[WHAT THE TASK REQUIRES]
Your task is to copy the listing exactly, with the pictures left out.
======== STORED DATA
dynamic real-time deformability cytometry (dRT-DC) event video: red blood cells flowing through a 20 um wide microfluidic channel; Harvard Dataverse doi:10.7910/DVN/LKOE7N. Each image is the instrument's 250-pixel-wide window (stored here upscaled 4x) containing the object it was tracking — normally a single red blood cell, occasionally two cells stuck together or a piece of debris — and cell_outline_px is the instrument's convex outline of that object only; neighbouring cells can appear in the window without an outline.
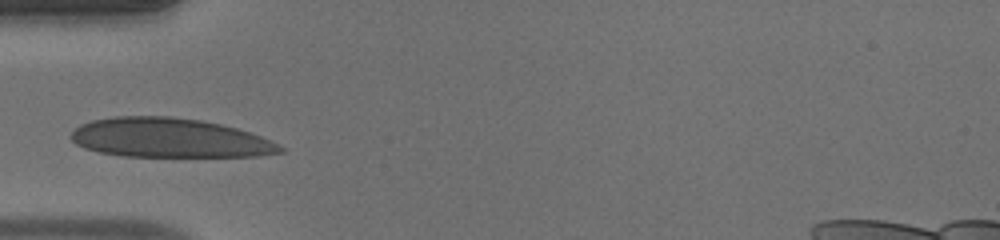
{"species": "human", "species_latin": "Homo sapiens", "temperature_condition": "warm", "stored_images_in_passage": 21, "camera_frame_rate_fps": 3000, "um_per_image_px": 0.085, "donor": {"sex": "male"}, "frame": {"image": 1, "passage_image": 1, "time_ms": 0.0, "image_size_px": [1000, 240], "cell_outline_px": [[284, 152], [256, 156], [124, 156], [100, 152], [84, 148], [76, 144], [72, 140], [72, 132], [80, 124], [92, 120], [116, 116], [168, 116], [200, 120], [220, 124], [236, 128], [260, 136], [284, 148]], "centroid_in_image_um": [14.37, 11.72], "position_along_channel_um": 70.6, "area_um2": 47.51}}
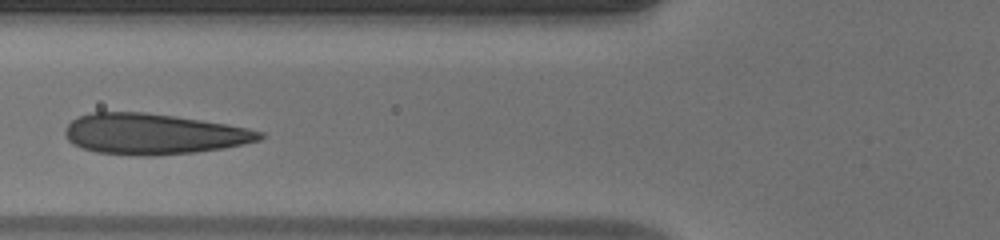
{"frame": {"image": 2, "passage_image": 4, "time_ms": 1.0, "image_size_px": [1000, 240], "cell_outline_px": [[264, 136], [260, 140], [220, 148], [192, 152], [152, 156], [148, 156], [96, 152], [84, 148], [68, 140], [64, 132], [68, 124], [72, 120], [80, 116], [92, 112], [144, 112], [172, 116], [224, 124], [248, 128], [264, 132]], "centroid_in_image_um": [13.02, 11.38], "position_along_channel_um": 112.8, "area_um2": 45.37}}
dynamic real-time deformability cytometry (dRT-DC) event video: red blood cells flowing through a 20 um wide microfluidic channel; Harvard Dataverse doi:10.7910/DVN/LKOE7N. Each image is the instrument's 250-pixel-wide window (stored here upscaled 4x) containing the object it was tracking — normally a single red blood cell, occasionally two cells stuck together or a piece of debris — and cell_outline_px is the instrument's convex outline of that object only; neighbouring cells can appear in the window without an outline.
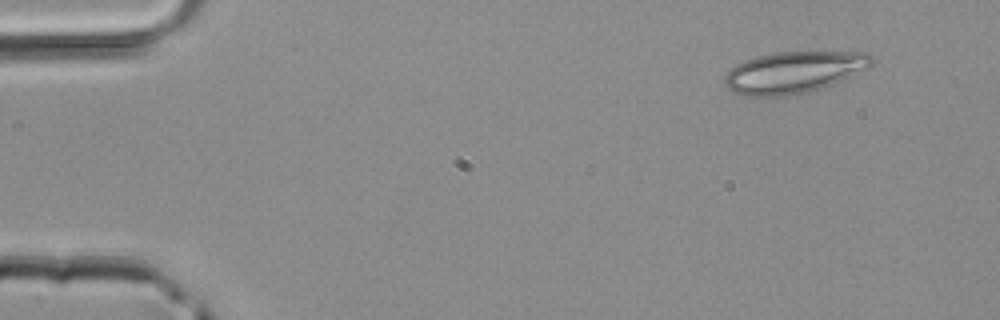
{"species": "common noctule bat (a hibernating species)", "species_latin": "Nyctalus noctula", "temperature_condition": "room temperature", "stored_images_in_passage": 3, "camera_frame_rate_fps": 3000, "um_per_image_px": 0.085, "animal": {"sex": "male", "body_mass_g": 20.4}, "frame": {"image": 1, "passage_image": 1, "time_ms": 0.0, "image_size_px": [1000, 320], "cell_outline_px": [[876, 60], [868, 68], [840, 80], [808, 92], [788, 96], [744, 96], [732, 92], [724, 84], [724, 76], [736, 64], [744, 60], [756, 56], [776, 52], [868, 52]], "centroid_in_image_um": [67.44, 6.14], "position_along_channel_um": 17.6, "area_um2": 35.6}}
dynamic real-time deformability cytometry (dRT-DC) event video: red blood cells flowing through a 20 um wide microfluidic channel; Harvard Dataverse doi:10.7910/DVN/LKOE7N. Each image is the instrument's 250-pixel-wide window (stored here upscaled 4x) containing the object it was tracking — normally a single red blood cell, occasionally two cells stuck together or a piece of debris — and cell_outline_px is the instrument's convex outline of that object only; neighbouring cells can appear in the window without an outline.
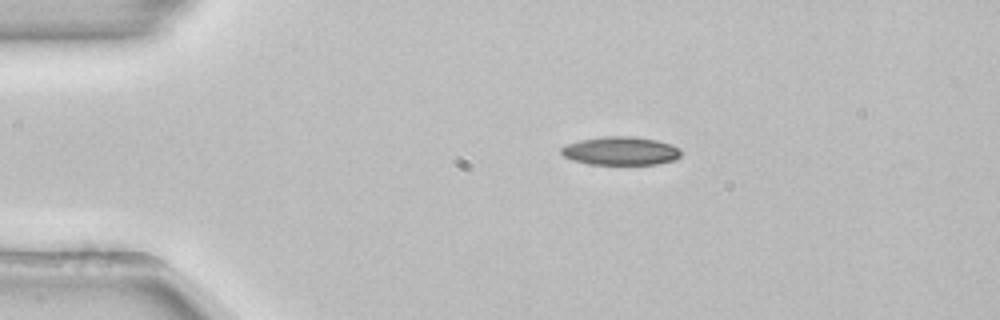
{"species": "common noctule bat (a hibernating species)", "species_latin": "Nyctalus noctula", "temperature_condition": "room temperature", "stored_images_in_passage": 43, "camera_frame_rate_fps": 3000, "um_per_image_px": 0.085, "animal": {"sex": "female", "body_mass_g": 22.7, "forearm_length_mm": 54.2}, "frame": {"image": 1, "passage_image": 1, "time_ms": 0.0, "image_size_px": [1000, 320], "cell_outline_px": [[680, 156], [676, 160], [656, 164], [588, 164], [572, 160], [564, 156], [560, 152], [560, 148], [568, 144], [580, 140], [604, 136], [632, 136], [656, 140], [672, 144], [680, 148]], "centroid_in_image_um": [52.76, 12.82], "position_along_channel_um": 32.2, "area_um2": 19.88}}
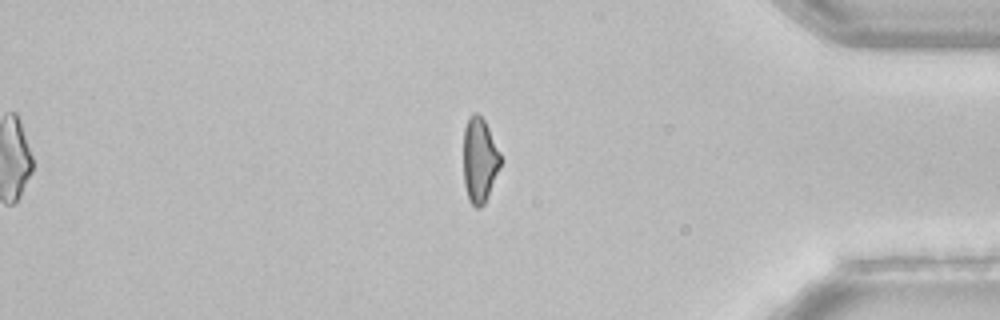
{"frame": {"image": 2, "passage_image": 35, "time_ms": 11.333, "image_size_px": [1000, 320], "cell_outline_px": [[504, 160], [484, 204], [480, 208], [476, 208], [468, 200], [464, 184], [464, 128], [468, 116], [472, 112], [476, 112], [484, 120]], "centroid_in_image_um": [40.78, 13.61], "position_along_channel_um": 394.4, "area_um2": 18.61}}
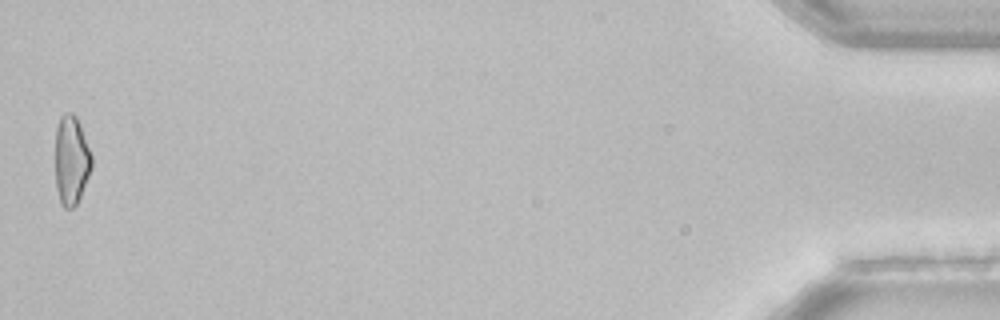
{"frame": {"image": 3, "passage_image": 43, "time_ms": 14.0, "image_size_px": [1000, 320], "cell_outline_px": [[92, 168], [80, 196], [76, 204], [72, 208], [64, 208], [60, 200], [56, 188], [56, 128], [60, 116], [64, 112], [72, 112], [76, 116], [80, 124], [92, 156]], "centroid_in_image_um": [6.06, 13.58], "position_along_channel_um": 429.1, "area_um2": 18.84}, "authors_computed_cell_mechanics": {"area_um2": 19.8832, "velocity_mm_per_s": 3.885, "shape_relaxation_time_tau1_ms": 6.0656, "shape_relaxation_time_tau2_ms": null, "deformation_change_tau1": 0.1442, "deformation_change_tau2": null}}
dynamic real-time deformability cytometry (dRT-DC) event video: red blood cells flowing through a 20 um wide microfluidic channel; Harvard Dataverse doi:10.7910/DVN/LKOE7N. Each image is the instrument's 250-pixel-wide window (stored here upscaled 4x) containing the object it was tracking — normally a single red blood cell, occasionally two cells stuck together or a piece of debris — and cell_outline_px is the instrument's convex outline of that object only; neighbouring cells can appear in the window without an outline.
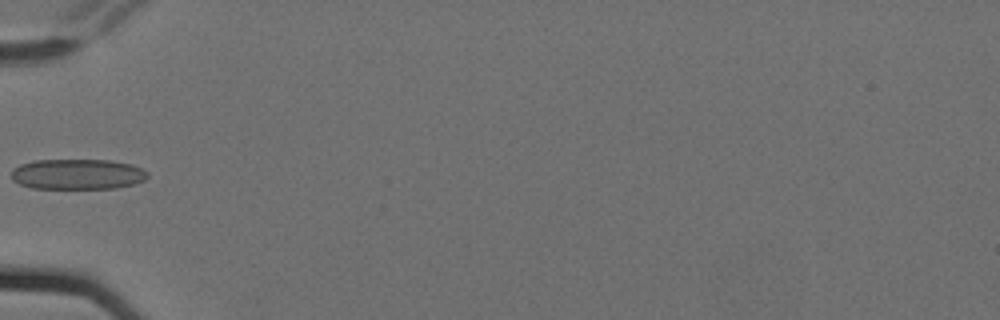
{"species": "Egyptian fruit bat (a non-hibernating species)", "species_latin": "Rousettus aegyptiacus", "temperature_condition": "cold", "stored_images_in_passage": 6, "camera_frame_rate_fps": 3000, "um_per_image_px": 0.085, "animal": {"sex": "female"}, "frame": {"image": 1, "passage_image": 6, "time_ms": 1.667, "image_size_px": [1000, 320], "cell_outline_px": [[148, 176], [144, 180], [136, 184], [116, 188], [32, 188], [20, 184], [12, 180], [12, 168], [20, 164], [32, 160], [112, 160], [132, 164], [148, 172]], "centroid_in_image_um": [6.59, 14.8], "position_along_channel_um": 78.4, "area_um2": 24.33}}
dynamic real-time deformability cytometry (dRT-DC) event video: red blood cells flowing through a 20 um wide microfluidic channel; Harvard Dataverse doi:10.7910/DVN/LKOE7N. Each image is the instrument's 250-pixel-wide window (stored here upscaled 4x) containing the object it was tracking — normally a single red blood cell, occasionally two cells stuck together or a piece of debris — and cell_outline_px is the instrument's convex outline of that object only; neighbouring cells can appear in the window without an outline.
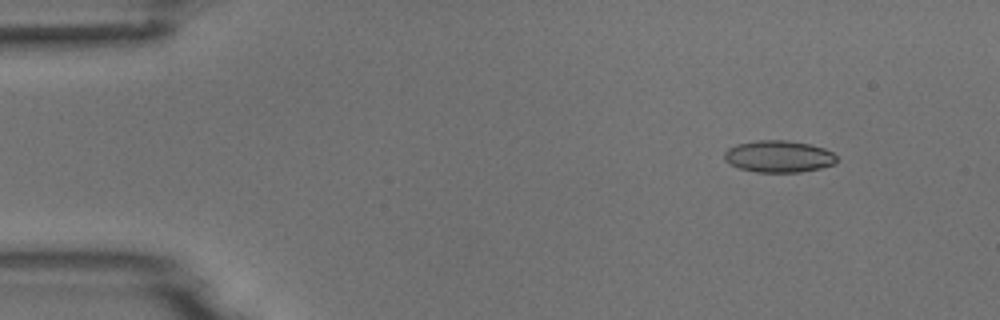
================
[SOLUTION TO THIS TASK]
dynamic real-time deformability cytometry (dRT-DC) event video: red blood cells flowing through a 20 um wide microfluidic channel; Harvard Dataverse doi:10.7910/DVN/LKOE7N. Each image is the instrument's 250-pixel-wide window (stored here upscaled 4x) containing the object it was tracking — normally a single red blood cell, occasionally two cells stuck together or a piece of debris — and cell_outline_px is the instrument's convex outline of that object only; neighbouring cells can appear in the window without an outline.
{"species": "human", "species_latin": "Homo sapiens", "temperature_condition": "warm", "stored_images_in_passage": 21, "camera_frame_rate_fps": 3000, "um_per_image_px": 0.085, "donor": {"sex": "male"}, "frame": {"image": 1, "passage_image": 1, "time_ms": 0.0, "image_size_px": [1000, 240], "cell_outline_px": [[284, 152], [256, 156], [124, 156], [100, 152], [84, 148], [76, 144], [72, 140], [72, 132], [80, 124], [92, 120], [116, 116], [168, 116], [200, 120], [220, 124], [236, 128], [260, 136], [284, 148]], "centroid_in_image_um": [14.37, 11.72], "position_along_channel_um": 70.6, "area_um2": 47.51}}
{"frame": {"image": 2, "passage_image": 4, "time_ms": 1.0, "image_size_px": [1000, 240], "cell_outline_px": [[264, 136], [260, 140], [220, 148], [192, 152], [152, 156], [148, 156], [96, 152], [84, 148], [68, 140], [64, 132], [68, 124], [72, 120], [80, 116], [92, 112], [144, 112], [172, 116], [224, 124], [248, 128], [264, 132]], "centroid_in_image_um": [13.02, 11.38], "position_along_channel_um": 112.8, "area_um2": 45.37}}
dynamic real-time deformability cytometry (dRT-DC) event video: red blood cells flowing through a 20 um wide microfluidic channel; Harvard Dataverse doi:10.7910/DVN/LKOE7N. Each image is the instrument's 250-pixel-wide window (stored here upscaled 4x) containing the object it was tracking — normally a single red blood cell, occasionally two cells stuck together or a piece of debris — and cell_outline_px is the instrument's convex outline of that object only; neighbouring cells can appear in the window without an outline.
{"species": "common noctule bat (a hibernating species)", "species_latin": "Nyctalus noctula", "temperature_condition": "room temperature", "stored_images_in_passage": 3, "camera_frame_rate_fps": 3000, "um_per_image_px": 0.085, "animal": {"sex": "male", "body_mass_g": 20.4}, "frame": {"image": 1, "passage_image": 1, "time_ms": 0.0, "image_size_px": [1000, 320], "cell_outline_px": [[876, 60], [868, 68], [840, 80], [808, 92], [788, 96], [744, 96], [732, 92], [724, 84], [724, 76], [736, 64], [744, 60], [756, 56], [776, 52], [868, 52]], "centroid_in_image_um": [67.44, 6.14], "position_along_channel_um": 17.6, "area_um2": 35.6}}
dynamic real-time deformability cytometry (dRT-DC) event video: red blood cells flowing through a 20 um wide microfluidic channel; Harvard Dataverse doi:10.7910/DVN/LKOE7N. Each image is the instrument's 250-pixel-wide window (stored here upscaled 4x) containing the object it was tracking — normally a single red blood cell, occasionally two cells stuck together or a piece of debris — and cell_outline_px is the instrument's convex outline of that object only; neighbouring cells can appear in the window without an outline.
{"species": "common noctule bat (a hibernating species)", "species_latin": "Nyctalus noctula", "temperature_condition": "room temperature", "stored_images_in_passage": 43, "camera_frame_rate_fps": 3000, "um_per_image_px": 0.085, "animal": {"sex": "female", "body_mass_g": 22.7, "forearm_length_mm": 54.2}, "frame": {"image": 1, "passage_image": 1, "time_ms": 0.0, "image_size_px": [1000, 320], "cell_outline_px": [[680, 156], [676, 160], [656, 164], [588, 164], [572, 160], [564, 156], [560, 152], [560, 148], [568, 144], [580, 140], [604, 136], [632, 136], [656, 140], [672, 144], [680, 148]], "centroid_in_image_um": [52.76, 12.82], "position_along_channel_um": 32.2, "area_um2": 19.88}}
{"frame": {"image": 2, "passage_image": 35, "time_ms": 11.333, "image_size_px": [1000, 320], "cell_outline_px": [[504, 160], [484, 204], [480, 208], [476, 208], [468, 200], [464, 184], [464, 128], [468, 116], [472, 112], [476, 112], [484, 120]], "centroid_in_image_um": [40.78, 13.61], "position_along_channel_um": 394.4, "area_um2": 18.61}}
{"frame": {"image": 3, "passage_image": 43, "time_ms": 14.0, "image_size_px": [1000, 320], "cell_outline_px": [[92, 168], [80, 196], [76, 204], [72, 208], [64, 208], [60, 200], [56, 188], [56, 128], [60, 116], [64, 112], [72, 112], [76, 116], [80, 124], [92, 156]], "centroid_in_image_um": [6.06, 13.58], "position_along_channel_um": 429.1, "area_um2": 18.84}, "authors_computed_cell_mechanics": {"area_um2": 19.8832, "velocity_mm_per_s": 3.885, "shape_relaxation_time_tau1_ms": 6.0656, "shape_relaxation_time_tau2_ms": null, "deformation_change_tau1": 0.1442, "deformation_change_tau2": null}}
dynamic real-time deformability cytometry (dRT-DC) event video: red blood cells flowing through a 20 um wide microfluidic channel; Harvard Dataverse doi:10.7910/DVN/LKOE7N. Each image is the instrument's 250-pixel-wide window (stored here upscaled 4x) containing the object it was tracking — normally a single red blood cell, occasionally two cells stuck together or a piece of debris — and cell_outline_px is the instrument's convex outline of that object only; neighbouring cells can appear in the window without an outline.
{"species": "Egyptian fruit bat (a non-hibernating species)", "species_latin": "Rousettus aegyptiacus", "temperature_condition": "cold", "stored_images_in_passage": 6, "camera_frame_rate_fps": 3000, "um_per_image_px": 0.085, "animal": {"sex": "female"}, "frame": {"image": 1, "passage_image": 6, "time_ms": 1.667, "image_size_px": [1000, 320], "cell_outline_px": [[148, 176], [144, 180], [136, 184], [116, 188], [32, 188], [20, 184], [12, 180], [12, 168], [20, 164], [32, 160], [112, 160], [132, 164], [148, 172]], "centroid_in_image_um": [6.59, 14.8], "position_along_channel_um": 78.4, "area_um2": 24.33}}
dynamic real-time deformability cytometry (dRT-DC) event video: red blood cells flowing through a 20 um wide microfluidic channel; Harvard Dataverse doi:10.7910/DVN/LKOE7N. Each image is the instrument's 250-pixel-wide window (stored here upscaled 4x) containing the object it was tracking — normally a single red blood cell, occasionally two cells stuck together or a piece of debris — and cell_outline_px is the instrument's convex outline of that object only; neighbouring cells can appear in the window without an outline.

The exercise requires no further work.